Consider the following expense fraud scenarios: airfare for a cancelled flight, a $50 travel meal of Ketel One and sodas, and pay-per-view movies lumped into the nightly hotel room rate.
While it’s easy to believe a few dollars here and there won’t hurt, expense fraud adds up over time and is difficult to detect. A recent survey conducted by the Association of Certified Fraud Examiners revealed that employees comprising the “Executive/Upper Management” level in a company account for nearly 27 percent of expense reimbursement fraud cases. The resulting disciplinary measures and dismissals of key employees can be a tremendous distraction -- just ask Hewlett Packard and Walmart.
Without clear and firm guidelines for expense reports, employees are more likely to cross the line. However, following these five simple steps can mitigate the risk:
1. Start by defining your expense report policies.
Smaller companies will typically have a simpler set of policies than larger organizations.
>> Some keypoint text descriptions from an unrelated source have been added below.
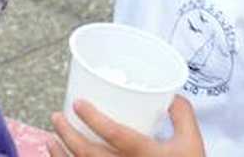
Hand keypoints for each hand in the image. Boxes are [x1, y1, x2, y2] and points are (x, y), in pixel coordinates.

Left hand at [48, 97, 204, 156]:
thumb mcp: (192, 143)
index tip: (78, 103)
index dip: (95, 119)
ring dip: (61, 154)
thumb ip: (182, 114)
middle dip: (68, 135)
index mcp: (148, 155)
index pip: (116, 136)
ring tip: (50, 137)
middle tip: (57, 116)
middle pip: (90, 155)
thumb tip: (168, 92)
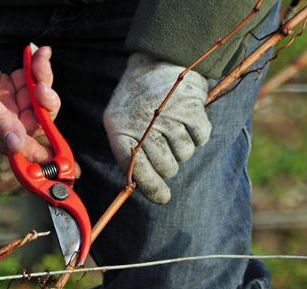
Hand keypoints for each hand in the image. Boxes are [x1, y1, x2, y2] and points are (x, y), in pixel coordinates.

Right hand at [0, 31, 58, 162]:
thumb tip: (18, 145)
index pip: (23, 149)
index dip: (43, 152)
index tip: (59, 154)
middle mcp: (1, 124)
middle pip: (36, 121)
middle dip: (44, 101)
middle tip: (41, 84)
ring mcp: (6, 107)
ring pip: (37, 100)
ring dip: (41, 79)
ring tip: (39, 59)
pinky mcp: (8, 90)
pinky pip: (30, 84)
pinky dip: (35, 70)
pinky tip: (37, 55)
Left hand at [103, 53, 210, 203]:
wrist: (157, 60)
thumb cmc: (137, 99)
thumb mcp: (120, 122)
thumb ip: (129, 153)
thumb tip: (145, 188)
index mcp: (119, 130)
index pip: (137, 170)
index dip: (151, 187)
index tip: (163, 198)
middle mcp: (144, 124)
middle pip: (166, 167)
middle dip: (168, 165)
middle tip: (165, 149)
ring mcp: (169, 117)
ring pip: (185, 154)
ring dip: (182, 148)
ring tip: (172, 128)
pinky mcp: (192, 108)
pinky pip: (201, 138)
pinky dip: (197, 134)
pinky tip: (186, 121)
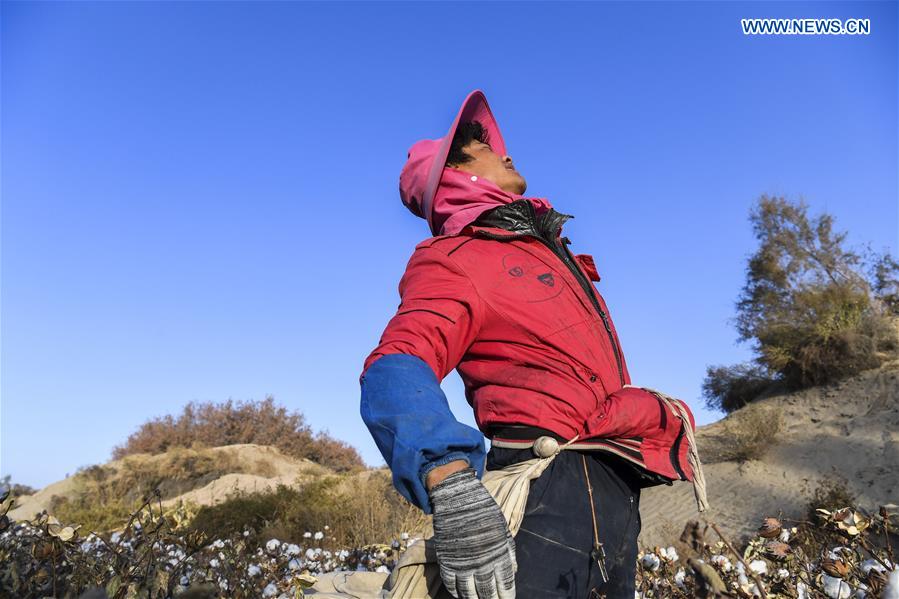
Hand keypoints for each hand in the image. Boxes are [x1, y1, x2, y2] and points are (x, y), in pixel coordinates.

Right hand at [428, 467, 516, 597]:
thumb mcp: (502, 528)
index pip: (505, 585)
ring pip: (469, 592)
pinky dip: (456, 592)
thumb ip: (508, 551)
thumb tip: (512, 571)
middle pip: (488, 592)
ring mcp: (462, 563)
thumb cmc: (483, 511)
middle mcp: (481, 562)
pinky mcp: (447, 560)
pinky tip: (461, 593)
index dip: (506, 596)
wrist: (457, 497)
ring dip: (474, 598)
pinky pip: (451, 584)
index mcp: (498, 554)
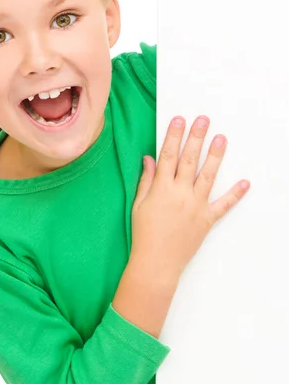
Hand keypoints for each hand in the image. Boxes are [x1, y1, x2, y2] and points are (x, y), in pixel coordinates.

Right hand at [130, 115, 249, 285]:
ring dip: (215, 156)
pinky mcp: (206, 220)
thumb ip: (146, 180)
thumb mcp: (139, 205)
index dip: (173, 136)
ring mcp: (196, 206)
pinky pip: (223, 205)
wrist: (156, 263)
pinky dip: (235, 194)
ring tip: (221, 139)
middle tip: (203, 120)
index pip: (168, 155)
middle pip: (189, 160)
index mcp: (161, 189)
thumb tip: (149, 159)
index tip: (179, 120)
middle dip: (196, 137)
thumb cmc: (144, 234)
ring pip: (208, 176)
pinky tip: (244, 183)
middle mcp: (180, 194)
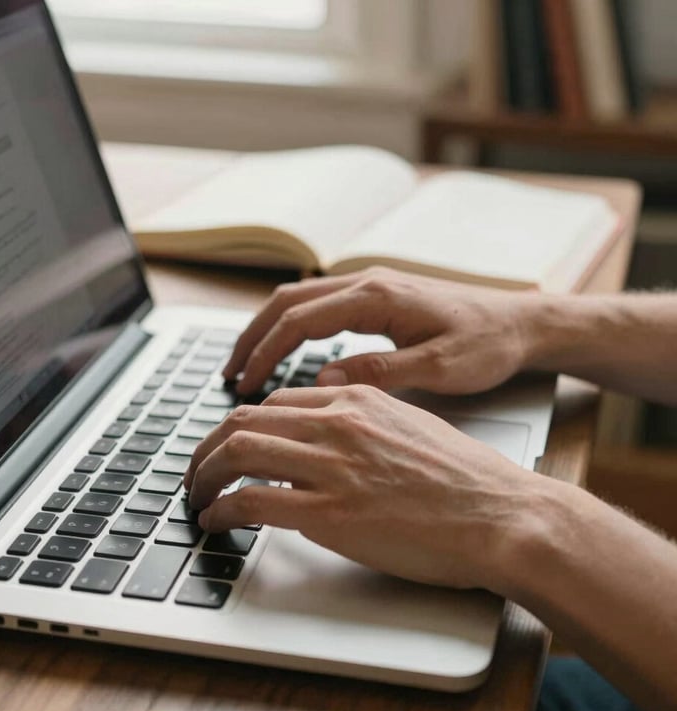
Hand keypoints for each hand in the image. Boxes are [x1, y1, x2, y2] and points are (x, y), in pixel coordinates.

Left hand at [185, 384, 546, 590]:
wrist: (502, 515)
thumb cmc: (466, 479)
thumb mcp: (410, 428)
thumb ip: (362, 428)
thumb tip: (324, 446)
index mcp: (358, 398)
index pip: (277, 400)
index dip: (244, 424)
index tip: (233, 445)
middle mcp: (339, 422)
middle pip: (245, 418)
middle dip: (210, 445)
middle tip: (198, 468)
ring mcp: (332, 465)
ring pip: (237, 450)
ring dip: (204, 474)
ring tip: (196, 494)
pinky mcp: (330, 512)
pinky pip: (251, 500)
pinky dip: (221, 508)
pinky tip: (214, 519)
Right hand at [225, 267, 536, 395]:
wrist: (522, 322)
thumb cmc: (487, 345)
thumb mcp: (438, 367)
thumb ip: (379, 372)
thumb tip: (323, 380)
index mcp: (377, 298)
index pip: (300, 320)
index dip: (265, 352)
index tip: (243, 384)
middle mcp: (368, 284)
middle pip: (288, 302)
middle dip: (252, 337)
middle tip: (229, 374)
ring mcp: (372, 287)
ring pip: (300, 300)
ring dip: (269, 330)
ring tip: (247, 364)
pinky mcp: (379, 298)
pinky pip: (320, 306)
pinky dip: (293, 328)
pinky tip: (288, 353)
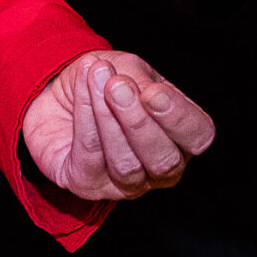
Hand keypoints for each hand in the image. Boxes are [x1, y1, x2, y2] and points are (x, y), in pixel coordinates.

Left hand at [21, 50, 216, 200]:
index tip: (152, 92)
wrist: (58, 95)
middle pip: (164, 161)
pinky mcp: (89, 186)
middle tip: (117, 86)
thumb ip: (141, 83)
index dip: (179, 119)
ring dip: (108, 119)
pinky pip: (90, 159)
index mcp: (180, 136)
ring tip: (96, 81)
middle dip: (139, 123)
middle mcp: (159, 168)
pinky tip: (82, 92)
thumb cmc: (104, 84)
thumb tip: (143, 94)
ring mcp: (126, 184)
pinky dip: (85, 120)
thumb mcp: (129, 70)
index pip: (198, 137)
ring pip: (126, 165)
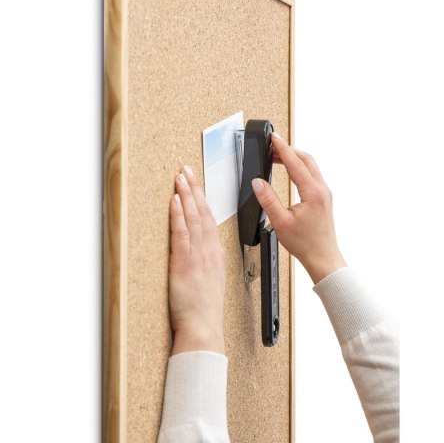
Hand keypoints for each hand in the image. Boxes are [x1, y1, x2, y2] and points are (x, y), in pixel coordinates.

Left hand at [168, 165, 225, 354]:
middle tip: (187, 171)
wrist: (203, 326)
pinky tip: (174, 201)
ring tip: (181, 178)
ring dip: (186, 195)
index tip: (196, 186)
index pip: (210, 219)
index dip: (203, 200)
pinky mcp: (184, 262)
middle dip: (195, 189)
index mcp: (215, 254)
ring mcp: (198, 255)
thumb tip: (199, 250)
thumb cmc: (205, 308)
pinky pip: (182, 233)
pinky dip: (178, 215)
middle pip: (202, 213)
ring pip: (193, 218)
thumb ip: (206, 262)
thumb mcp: (212, 280)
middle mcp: (209, 250)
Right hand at [252, 132, 345, 283]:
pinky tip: (291, 170)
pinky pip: (312, 175)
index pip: (295, 163)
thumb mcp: (280, 222)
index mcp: (313, 193)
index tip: (273, 138)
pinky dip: (300, 167)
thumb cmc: (306, 244)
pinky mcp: (323, 198)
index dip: (282, 148)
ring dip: (294, 158)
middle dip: (288, 149)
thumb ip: (268, 200)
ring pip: (311, 166)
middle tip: (272, 146)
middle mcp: (322, 190)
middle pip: (306, 159)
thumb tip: (258, 182)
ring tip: (277, 157)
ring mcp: (324, 193)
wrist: (323, 257)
That said, the following recommendations apply to companies of all sizes:
- require expenses be submitted within 30 to 60 days of incurring the expense
- require receipts for all purchases over $25
- require itemization of multi-category purchases such as hotel stays (pay-per-view movies go under “Entertainment,” room service belongs to “meals”, etc.)
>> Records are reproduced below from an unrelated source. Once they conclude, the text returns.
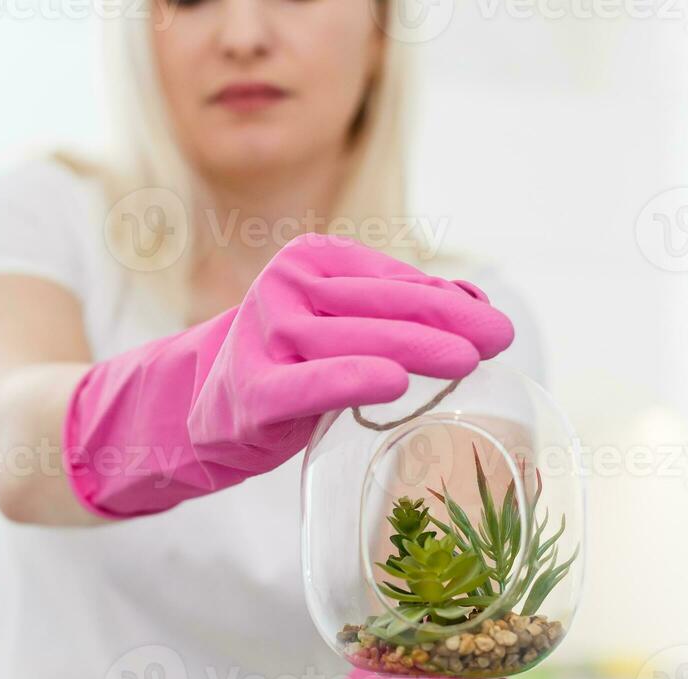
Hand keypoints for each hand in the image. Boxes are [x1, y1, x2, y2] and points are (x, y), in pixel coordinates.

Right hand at [64, 234, 513, 517]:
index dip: (447, 302)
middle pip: (380, 306)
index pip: (392, 281)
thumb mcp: (335, 330)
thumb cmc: (281, 368)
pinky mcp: (251, 391)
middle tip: (499, 340)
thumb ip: (396, 314)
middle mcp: (285, 288)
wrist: (188, 409)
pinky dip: (352, 381)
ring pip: (355, 340)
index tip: (495, 325)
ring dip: (416, 347)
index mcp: (309, 261)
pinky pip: (311, 385)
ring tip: (468, 359)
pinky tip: (394, 382)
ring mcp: (264, 336)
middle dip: (446, 323)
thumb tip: (478, 306)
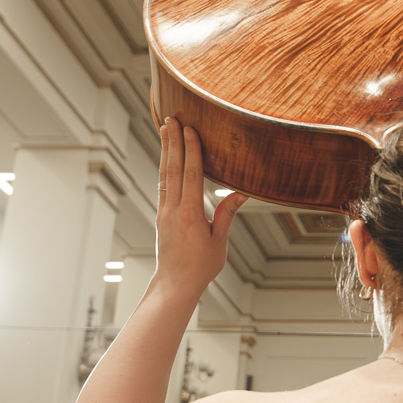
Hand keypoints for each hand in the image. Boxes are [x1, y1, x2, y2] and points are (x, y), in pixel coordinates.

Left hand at [151, 118, 246, 297]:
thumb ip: (227, 213)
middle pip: (173, 169)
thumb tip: (241, 191)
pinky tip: (166, 156)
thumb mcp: (219, 241)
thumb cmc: (200, 267)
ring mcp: (164, 212)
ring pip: (165, 174)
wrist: (175, 284)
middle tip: (171, 119)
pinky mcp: (161, 216)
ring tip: (164, 129)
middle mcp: (174, 210)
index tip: (190, 130)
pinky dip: (165, 167)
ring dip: (165, 150)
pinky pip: (163, 185)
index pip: (191, 175)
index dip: (191, 151)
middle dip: (173, 142)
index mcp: (191, 215)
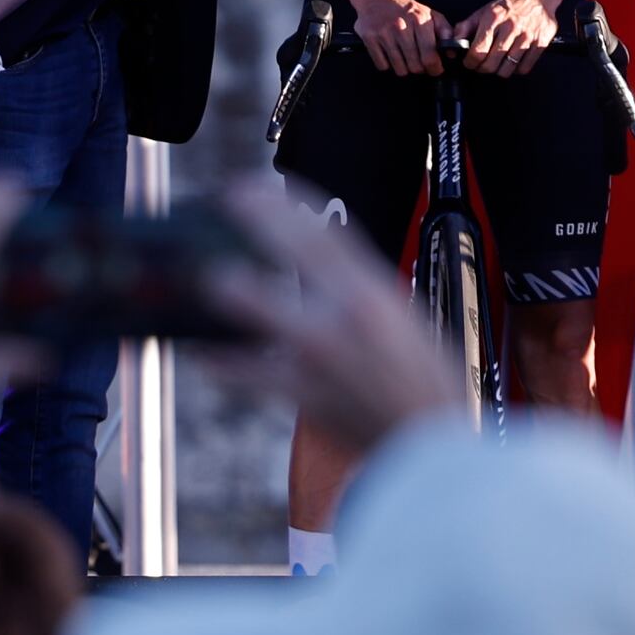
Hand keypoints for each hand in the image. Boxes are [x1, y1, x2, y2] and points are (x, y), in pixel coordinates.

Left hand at [207, 173, 468, 474]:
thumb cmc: (426, 383)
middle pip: (283, 256)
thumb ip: (359, 287)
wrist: (431, 444)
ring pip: (254, 307)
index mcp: (374, 294)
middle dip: (244, 236)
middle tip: (220, 226)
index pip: (320, 232)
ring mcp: (317, 355)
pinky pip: (243, 372)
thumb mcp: (404, 318)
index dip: (277, 204)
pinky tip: (203, 353)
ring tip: (209, 283)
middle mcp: (343, 316)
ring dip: (228, 292)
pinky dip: (221, 362)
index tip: (246, 191)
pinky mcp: (300, 392)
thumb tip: (318, 263)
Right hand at [349, 0, 443, 75]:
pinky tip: (390, 53)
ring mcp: (383, 33)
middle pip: (415, 66)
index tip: (434, 69)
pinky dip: (387, 64)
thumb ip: (445, 31)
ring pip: (399, 69)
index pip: (429, 57)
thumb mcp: (430, 14)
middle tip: (418, 61)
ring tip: (404, 56)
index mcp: (418, 20)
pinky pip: (382, 66)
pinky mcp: (369, 38)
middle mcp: (401, 27)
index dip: (434, 68)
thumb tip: (452, 52)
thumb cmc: (406, 9)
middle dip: (419, 68)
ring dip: (404, 67)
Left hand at [454, 0, 558, 77]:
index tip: (469, 63)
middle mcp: (510, 27)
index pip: (477, 51)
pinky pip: (525, 68)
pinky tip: (513, 62)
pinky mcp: (540, 43)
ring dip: (499, 71)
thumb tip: (454, 43)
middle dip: (482, 69)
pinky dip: (516, 70)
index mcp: (493, 18)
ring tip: (497, 64)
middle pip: (491, 64)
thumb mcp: (483, 12)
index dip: (470, 62)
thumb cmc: (507, 7)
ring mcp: (526, 36)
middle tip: (481, 66)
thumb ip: (465, 27)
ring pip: (507, 69)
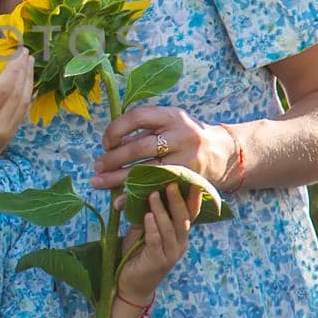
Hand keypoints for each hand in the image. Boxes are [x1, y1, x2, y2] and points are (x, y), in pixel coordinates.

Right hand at [0, 51, 34, 183]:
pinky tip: (28, 85)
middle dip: (23, 71)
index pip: (3, 90)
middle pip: (18, 93)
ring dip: (28, 81)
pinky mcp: (10, 135)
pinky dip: (27, 96)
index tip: (17, 54)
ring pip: (24, 102)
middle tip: (26, 53)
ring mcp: (7, 131)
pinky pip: (23, 112)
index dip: (12, 70)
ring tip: (29, 64)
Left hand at [90, 105, 227, 189]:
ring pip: (147, 169)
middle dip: (114, 158)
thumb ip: (144, 131)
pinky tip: (119, 201)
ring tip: (99, 182)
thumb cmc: (184, 137)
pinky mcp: (188, 179)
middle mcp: (181, 135)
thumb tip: (110, 145)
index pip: (138, 117)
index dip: (116, 129)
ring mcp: (187, 158)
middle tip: (96, 166)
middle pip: (140, 147)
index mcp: (172, 116)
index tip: (106, 143)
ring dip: (118, 178)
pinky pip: (157, 188)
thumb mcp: (169, 124)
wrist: (221, 153)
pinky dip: (136, 196)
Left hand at [115, 182, 199, 302]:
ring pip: (170, 229)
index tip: (192, 181)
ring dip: (161, 210)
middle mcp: (180, 245)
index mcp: (180, 236)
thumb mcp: (144, 231)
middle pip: (183, 219)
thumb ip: (149, 215)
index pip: (190, 215)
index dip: (193, 199)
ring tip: (153, 195)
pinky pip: (156, 241)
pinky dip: (152, 227)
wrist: (131, 285)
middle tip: (171, 183)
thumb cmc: (138, 255)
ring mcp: (170, 255)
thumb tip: (146, 191)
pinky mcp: (157, 262)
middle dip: (178, 200)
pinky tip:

2. Inform employees of policy violations before expense reports are submitted.
Expense report policies have traditionally resided in the employee handbook. The reality is that most employees don’t refer to the handbook when preparing their reports.
Consider adding an expense report system that automatically highlights policy violations and automatically identifies duplicate transactions. This immediate feedback loop not only improves policy compliance, but also reduces the burden on supervisors and accounting to identify and reject out-of-policy expenses.
3. Design a thorough expense review and approval process.
An effective approval chain starts with including the appropriate manager(s). The primary role of the approving managers is to ensure expenses are accurate and represent bona-fide business expenses. In many cases, multiple managers may be involved.
For example, project-specific approvers and/or additional approvers based on the amount of the report may be required. When selecting expense-reporting tools, consider the routing needs of today and the future.
4. Utilize data analytics to stay on top of expense reporting trends.
Graphs and charts are handy when it comes to monitoring expense trends by employee, category and merchant. Companies should leverage their expense-report platform to identify and investigate unusual items.
5. It’s all about the “tone at the top.”
Although accurate expense reporting is a company-wide responsibility, the creation of a high-quality control environment is the responsibility of management. Management needs to set the tone, participate in the review process and hold themselves to the same exacting standard.
The Association of Certified Fraud Examiners survey also found that occupational fraud is estimated to cost organizations as much as 5 percent of revenue per year. Tightening up the expense-report process is an easy, but effective, way to prevent fraud at all levels.
Clear, thorough expense guidelines, as well as a commitment to ethical leadership, will keep a company’s revenue and reputation on track.